There are two sections of the book that are perhaps the most valuable. First, in Chapter 5: What Does This Have to Do with Me?, the authors point out that many of the warnings Jesus issued about hell were to religious people. Jesus warned that “many” people would come to Him and say that they had done great things in His name, but He would reply “I never knew you; depart from me” (Matt 7:23). This isn’t a warning to atheists, vegans, Muslim extremists, or _____________ (insert your favorite stereotypical villain here). It’s a warning to people who genuinely think they’re following God!

Second, and what resounded with me the most, is in Chapter 6: “What If God…?” where the authors remind us that God’s ways and thoughts are so much higher than ours that the difference is like the Heavens and the earth! The point being that it’s incredibly arrogant of us to think we can pass judgment on we think how God should run things. Is it possible that God has a more mature and developed sense of justice than we do? Here are some quotes that I found particularly thought-provoking:

  • “We must come to a place where we can let God be God. We need to surrender our perceived right to determine what is just and humbly recognize that God alone gets to decide how He is going to deal with people.” (Pg. 131)

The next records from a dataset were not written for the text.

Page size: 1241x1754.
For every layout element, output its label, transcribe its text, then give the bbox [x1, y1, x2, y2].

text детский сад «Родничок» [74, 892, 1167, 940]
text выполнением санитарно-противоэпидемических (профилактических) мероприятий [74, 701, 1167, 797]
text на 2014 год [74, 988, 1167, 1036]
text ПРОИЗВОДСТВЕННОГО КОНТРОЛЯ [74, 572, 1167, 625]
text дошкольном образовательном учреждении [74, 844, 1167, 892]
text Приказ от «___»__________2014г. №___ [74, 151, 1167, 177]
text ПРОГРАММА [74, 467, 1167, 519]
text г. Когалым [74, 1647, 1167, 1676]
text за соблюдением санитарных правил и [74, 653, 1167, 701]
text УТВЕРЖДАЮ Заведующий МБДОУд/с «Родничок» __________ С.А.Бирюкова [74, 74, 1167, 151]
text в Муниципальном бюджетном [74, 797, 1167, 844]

  • “Let’s not think that spending a bit of time meditating on the mysteries of the universe places us on a level that allows us to call God into question.” (Pg. 133-134)
  • “The fact is, Scripture is filled with divine actions that don’t fit our human standards of logic or morality. But they don’t need to, because we are the clay and He is the Potter. We need to stop trying to domesticate God or confine Him to tidy categories and compartments that reflect our human sentiments rather than His inexplicable ways.” (Pg. 135)
  • “It’s incredibly arrogant to pick and choose which incomprehensible truths we embrace. No one wants to ditch God’s plan of redemption [the cross], even though it doesn’t make sense to us. Neither should we erase God’s revealed plan of punishment because it doesn’t sit well with us. As soon as we do this, we are putting God’s actions in submission to our own reasoning, which is a ridiculous thing for clay to do.” (Pg. 136)
Overall, I found this to be a very challenging and humbling book. I highly recommend it, especially if you’ve read Love Wins. You can’t walk away from Erasing Hell without being compelled to share the message of hope and salvation with everyone you meet. Because, like the authors repeatedly state, this is an area where we can’t afford to be wrong!